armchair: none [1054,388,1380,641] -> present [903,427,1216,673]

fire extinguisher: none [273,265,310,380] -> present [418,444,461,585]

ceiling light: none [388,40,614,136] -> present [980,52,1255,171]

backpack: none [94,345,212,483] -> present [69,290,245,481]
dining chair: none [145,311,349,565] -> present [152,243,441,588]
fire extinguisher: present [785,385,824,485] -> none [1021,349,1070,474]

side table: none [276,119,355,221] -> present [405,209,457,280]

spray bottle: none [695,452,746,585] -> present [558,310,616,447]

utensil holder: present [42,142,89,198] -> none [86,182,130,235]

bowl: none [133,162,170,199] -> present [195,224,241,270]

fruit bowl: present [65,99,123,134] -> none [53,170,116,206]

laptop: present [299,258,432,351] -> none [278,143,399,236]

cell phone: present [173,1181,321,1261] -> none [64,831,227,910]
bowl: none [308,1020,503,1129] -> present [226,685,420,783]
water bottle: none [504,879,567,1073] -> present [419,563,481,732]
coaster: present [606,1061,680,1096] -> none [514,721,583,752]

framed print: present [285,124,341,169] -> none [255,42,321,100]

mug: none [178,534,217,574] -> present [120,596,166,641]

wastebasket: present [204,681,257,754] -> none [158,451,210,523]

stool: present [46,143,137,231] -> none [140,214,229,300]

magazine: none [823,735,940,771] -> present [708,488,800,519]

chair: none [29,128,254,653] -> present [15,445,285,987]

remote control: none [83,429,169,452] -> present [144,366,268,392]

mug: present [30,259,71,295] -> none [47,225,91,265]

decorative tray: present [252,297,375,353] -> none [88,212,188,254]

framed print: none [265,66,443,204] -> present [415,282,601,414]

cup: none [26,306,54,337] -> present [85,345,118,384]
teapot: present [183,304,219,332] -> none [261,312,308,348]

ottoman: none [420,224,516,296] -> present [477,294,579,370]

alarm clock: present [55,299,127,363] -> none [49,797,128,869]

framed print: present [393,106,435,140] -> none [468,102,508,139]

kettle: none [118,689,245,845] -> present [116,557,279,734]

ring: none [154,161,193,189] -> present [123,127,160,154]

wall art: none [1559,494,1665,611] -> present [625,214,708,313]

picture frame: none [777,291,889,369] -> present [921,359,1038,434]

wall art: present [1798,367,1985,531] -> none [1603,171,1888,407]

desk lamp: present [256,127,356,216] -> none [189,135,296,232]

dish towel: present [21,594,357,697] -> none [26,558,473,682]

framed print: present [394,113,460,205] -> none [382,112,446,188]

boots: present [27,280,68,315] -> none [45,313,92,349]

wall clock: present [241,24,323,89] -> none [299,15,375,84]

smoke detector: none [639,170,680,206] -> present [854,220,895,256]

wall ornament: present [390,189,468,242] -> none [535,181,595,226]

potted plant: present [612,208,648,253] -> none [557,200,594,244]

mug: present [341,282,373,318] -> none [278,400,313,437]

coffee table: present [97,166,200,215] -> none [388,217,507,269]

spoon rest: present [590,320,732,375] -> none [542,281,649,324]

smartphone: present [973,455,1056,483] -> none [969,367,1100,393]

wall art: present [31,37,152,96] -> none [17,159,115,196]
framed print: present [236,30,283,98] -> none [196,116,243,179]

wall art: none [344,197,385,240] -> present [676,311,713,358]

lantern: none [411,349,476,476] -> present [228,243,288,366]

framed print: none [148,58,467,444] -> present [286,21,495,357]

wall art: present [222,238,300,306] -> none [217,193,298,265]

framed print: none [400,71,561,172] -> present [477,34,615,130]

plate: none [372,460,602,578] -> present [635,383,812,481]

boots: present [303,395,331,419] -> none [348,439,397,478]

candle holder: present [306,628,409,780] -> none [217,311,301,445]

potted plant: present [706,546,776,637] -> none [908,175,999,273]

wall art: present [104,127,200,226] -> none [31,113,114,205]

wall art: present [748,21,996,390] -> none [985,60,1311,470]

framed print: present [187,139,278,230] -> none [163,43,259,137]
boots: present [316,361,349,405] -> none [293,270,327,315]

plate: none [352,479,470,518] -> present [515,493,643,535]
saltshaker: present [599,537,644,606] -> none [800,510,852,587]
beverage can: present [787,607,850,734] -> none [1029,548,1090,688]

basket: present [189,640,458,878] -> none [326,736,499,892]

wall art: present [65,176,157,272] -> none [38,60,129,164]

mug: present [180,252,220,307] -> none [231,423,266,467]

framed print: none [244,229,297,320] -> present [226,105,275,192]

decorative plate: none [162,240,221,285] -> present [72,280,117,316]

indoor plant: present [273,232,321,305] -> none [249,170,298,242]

----------------

### WHAT THE EXERCISE ASKS
The data above should be reproduced in full, word for word.

### WORKED SOLUTION
armchair: none [1054,388,1380,641] -> present [903,427,1216,673]

fire extinguisher: none [273,265,310,380] -> present [418,444,461,585]

ceiling light: none [388,40,614,136] -> present [980,52,1255,171]

backpack: none [94,345,212,483] -> present [69,290,245,481]
dining chair: none [145,311,349,565] -> present [152,243,441,588]
fire extinguisher: present [785,385,824,485] -> none [1021,349,1070,474]

side table: none [276,119,355,221] -> present [405,209,457,280]

spray bottle: none [695,452,746,585] -> present [558,310,616,447]

utensil holder: present [42,142,89,198] -> none [86,182,130,235]

bowl: none [133,162,170,199] -> present [195,224,241,270]

fruit bowl: present [65,99,123,134] -> none [53,170,116,206]

laptop: present [299,258,432,351] -> none [278,143,399,236]

cell phone: present [173,1181,321,1261] -> none [64,831,227,910]
bowl: none [308,1020,503,1129] -> present [226,685,420,783]
water bottle: none [504,879,567,1073] -> present [419,563,481,732]
coaster: present [606,1061,680,1096] -> none [514,721,583,752]

framed print: present [285,124,341,169] -> none [255,42,321,100]

mug: none [178,534,217,574] -> present [120,596,166,641]

wastebasket: present [204,681,257,754] -> none [158,451,210,523]

stool: present [46,143,137,231] -> none [140,214,229,300]

magazine: none [823,735,940,771] -> present [708,488,800,519]

chair: none [29,128,254,653] -> present [15,445,285,987]

remote control: none [83,429,169,452] -> present [144,366,268,392]

mug: present [30,259,71,295] -> none [47,225,91,265]

decorative tray: present [252,297,375,353] -> none [88,212,188,254]

framed print: none [265,66,443,204] -> present [415,282,601,414]

cup: none [26,306,54,337] -> present [85,345,118,384]
teapot: present [183,304,219,332] -> none [261,312,308,348]

ottoman: none [420,224,516,296] -> present [477,294,579,370]

alarm clock: present [55,299,127,363] -> none [49,797,128,869]

framed print: present [393,106,435,140] -> none [468,102,508,139]

kettle: none [118,689,245,845] -> present [116,557,279,734]

ring: none [154,161,193,189] -> present [123,127,160,154]

wall art: none [1559,494,1665,611] -> present [625,214,708,313]

picture frame: none [777,291,889,369] -> present [921,359,1038,434]

wall art: present [1798,367,1985,531] -> none [1603,171,1888,407]

desk lamp: present [256,127,356,216] -> none [189,135,296,232]

dish towel: present [21,594,357,697] -> none [26,558,473,682]

framed print: present [394,113,460,205] -> none [382,112,446,188]

boots: present [27,280,68,315] -> none [45,313,92,349]

wall clock: present [241,24,323,89] -> none [299,15,375,84]

smoke detector: none [639,170,680,206] -> present [854,220,895,256]

wall ornament: present [390,189,468,242] -> none [535,181,595,226]

potted plant: present [612,208,648,253] -> none [557,200,594,244]

mug: present [341,282,373,318] -> none [278,400,313,437]

coffee table: present [97,166,200,215] -> none [388,217,507,269]

spoon rest: present [590,320,732,375] -> none [542,281,649,324]

smartphone: present [973,455,1056,483] -> none [969,367,1100,393]

wall art: present [31,37,152,96] -> none [17,159,115,196]
framed print: present [236,30,283,98] -> none [196,116,243,179]

wall art: none [344,197,385,240] -> present [676,311,713,358]

lantern: none [411,349,476,476] -> present [228,243,288,366]

framed print: none [148,58,467,444] -> present [286,21,495,357]

wall art: present [222,238,300,306] -> none [217,193,298,265]

framed print: none [400,71,561,172] -> present [477,34,615,130]

plate: none [372,460,602,578] -> present [635,383,812,481]

boots: present [303,395,331,419] -> none [348,439,397,478]

candle holder: present [306,628,409,780] -> none [217,311,301,445]

potted plant: present [706,546,776,637] -> none [908,175,999,273]

wall art: present [104,127,200,226] -> none [31,113,114,205]

wall art: present [748,21,996,390] -> none [985,60,1311,470]

framed print: present [187,139,278,230] -> none [163,43,259,137]
boots: present [316,361,349,405] -> none [293,270,327,315]

plate: none [352,479,470,518] -> present [515,493,643,535]
saltshaker: present [599,537,644,606] -> none [800,510,852,587]
beverage can: present [787,607,850,734] -> none [1029,548,1090,688]

basket: present [189,640,458,878] -> none [326,736,499,892]

wall art: present [65,176,157,272] -> none [38,60,129,164]

mug: present [180,252,220,307] -> none [231,423,266,467]

framed print: none [244,229,297,320] -> present [226,105,275,192]

decorative plate: none [162,240,221,285] -> present [72,280,117,316]

indoor plant: present [273,232,321,305] -> none [249,170,298,242]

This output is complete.